February 2006


Elizabethtown & Brown Hotel

Yesterday, while cruising along at 38,000 feet over the North Atlantic, I watched Elizabethtown, a slightly disjointed and odd movie featured on nwa’s AVOD this month.

I watched it because it was set in Louisville, Kentucky—and I was quite surprised when the main character checked into the Brown Hotel, for I too was headed to the Brown Hotel.

The Brown Hotel is a four star / four diamond hotel located in downtown Louisville. I don’t know if it is the heart of Louisville yet because my plane touched down just before midnight and it was 12:30 before I was at the check-in desk.

The movie had not given the Brown Hotel the best image: they stuck our hero, whose father had just died, on the same floor as a noisy week-long wedding party. I thought this was in poor taste and most unkind to the hero (although it ended up being a good thing—but of course it would, this is Hollywood).

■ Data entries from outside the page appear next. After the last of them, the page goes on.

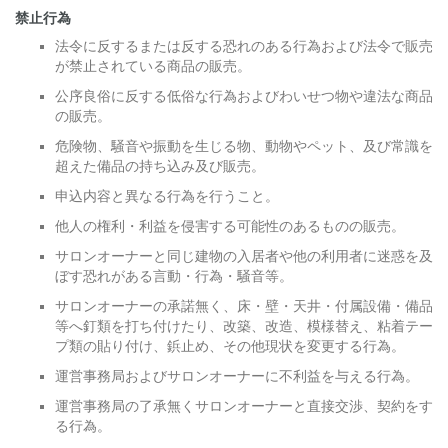
禁止行為
法令に反するまたは反する恐れのある行為および法令で販売
が禁止されている商品の販売。
公序良俗に反する低俗な行為およびわいせつ物や違法な商品
の販売。
危険物、騒音や振動を生じる物、動物やペット、及び常識を
超えた備品の持ち込み及び販売。
申込内容と異なる行為を行うこと。
他人の権利・利益を侵害する可能性のあるものの販売。
サロンオーナーと同じ建物の入居者や他の利用者に迷惑を及
ぼす恐れがある言動・行為・騒音等。
サロンオーナーの承諾無く、床・壁・天井・付属設備・備品
等へ釘類を打ち付けたり、改築、改造、模様替え、粘着テー
プ類の貼り付け、鋲止め、その他現状を変更する行為。
運営事務局およびサロンオーナーに不利益を与える行為。
運営事務局の了承無くサロンオーナーと直接交渉、契約をす
る行為。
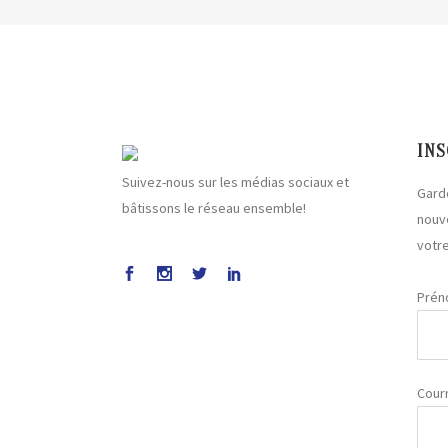
INS
Suivez-nous sur les médias sociaux et
Gard
bâtissons le réseau ensemble!
nouv
votre
Pré
Courr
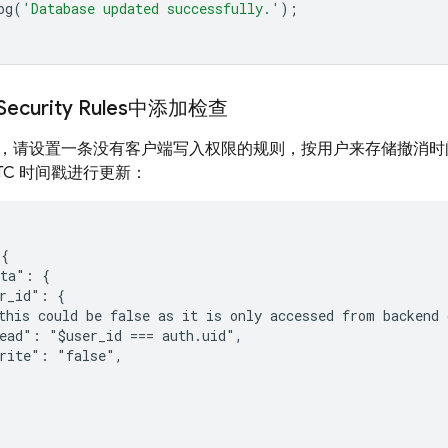
og
(
'Database updated successfully.'
);
Security Rules
中添加检查
，请设置一条没有客户端写入权限的规则，按用户来存储撤消时
TC 时间戳进行更新：
{

ta": {

r_id": {

this could be false as it is only accessed from backend o
ead": "$user_id === auth.uid",

rite": "false",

I, of course, have never really stayed in a four star fancy hotel, so I had fairly high expectations—only to discover that my room for the night was a parlor.

Yes, a parlor complete with a big sofa, a dining room table, a bar, a lamp with shoddy wiring, and an alarm clock that was still set to daylight savings time (for the Europeans: summertime). For those of you who are observant, you’ll notice that a minor, yet critical item is missing from my list.

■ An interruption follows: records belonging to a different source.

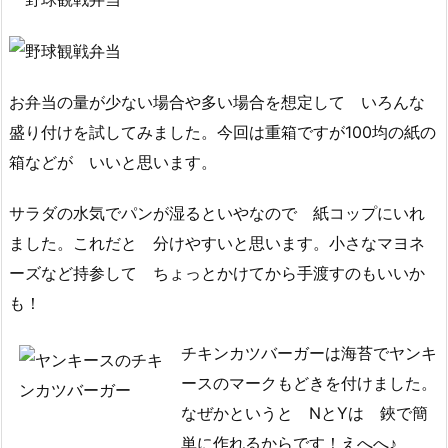
お弁当の量が少ない場合や多い場合を想定して いろんな
盛り付けを試してみました。今回は重箱ですが100均の紙の
箱などが いいと思います。
サラダの水気でパンが湿るといやなので 紙コップにいれ
ました。これだと 分けやすいと思います。小さなマヨネ
ーズなど持参して ちょっとかけてから手渡すのもいいか
も！
チキンカツバーガーは海苔でヤンキ
ースのマークもどきを付けました。
なぜかというと NとYは 鋏で簡
単に作れるからです！えへへ♪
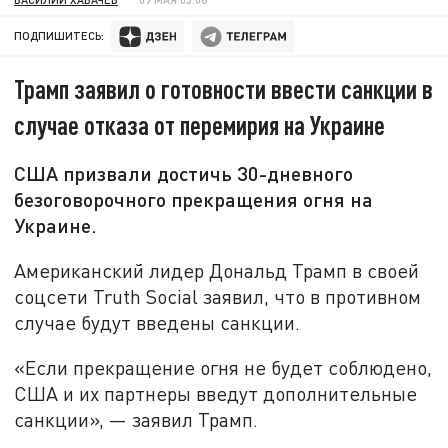
ПОДПИШИТЕСЬ:
Трамп заявил о готовности ввести санкции в
случае отказа от перемирия на Украине
США призвали достичь 30-дневного
безоговорочного прекращения огня на
Украине.
Американский лидер Дональд Трамп в своей
соцсети Truth Social заявил, что в противном
случае будут введены санкции.
«Если прекращение огня не будет соблюдено,
США и их партнеры введут дополнительные
санкции», — заявил Трамп.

I ended up sleeping on a sofa bed rollaway bed (they couldn’t find sheets for the sofa bed).

The guy at the check-in desk has decided to comp me my first night’s stay, which as I pointed out, really doesn’t compensate me since my employer is paying for the hotel room. I think my compensation will come tonight when I am “upgraded” to the Camberley Club complete with all of its amenities:

Two floors of the hotel have been designated as The Camberley Club. The Club offers a private lounge with a complimentary, upscale continental breakfast, afternoon snacks, hors d’oeuvres, and complimentary wine and beer in the evening. Rooms feature specially designed bedding with triple sheeting, 310-thread count sheets, a duvet cover and down comforter, and six down pillows. In addition to special amenities like terry cloth robes and fresh flowers, a dedicated concierge is available mornings and evenings to answer questions, make dinner reservations, and assist you with any details to make your stay more enjoyable.

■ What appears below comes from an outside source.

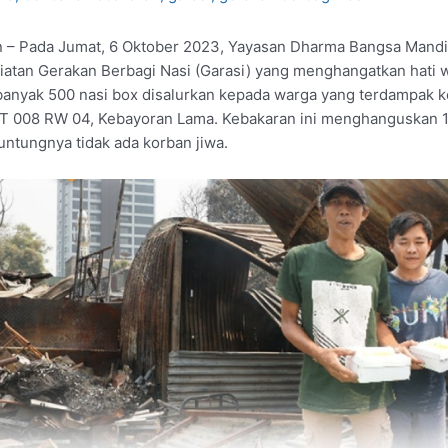
an – Pada Jumat, 6 Oktober 2023, Yayasan Dharma Bangsa Mandi
atan Gerakan Berbagi Nasi (Garasi) yang menghangatkan hati 
anyak 500 nasi box disalurkan kepada warga yang terdampak k
 RT 008 RW 04, Kebayoran Lama. Kebakaran ini menghanguskan 
ntungnya tidak ada korban jiwa.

That is, of course, assuming the hotel follows through on its promises. Time will tell on that point.

I might point out that this is the second time I’ve ever received what I would consider a substandard room from what I expected. I once had the misfortune of spending the night at the InterCityHotel Frankfurt Airport on a sofa bed. I never complained about the experience but it did leave a lasting impression for the entire chain: whenever confronted with a choice between the InterCityHotel and a competitor, I choose the competitor—and that’s cost the chain at least two different nights—when I’ve stayed at more expensive hotels.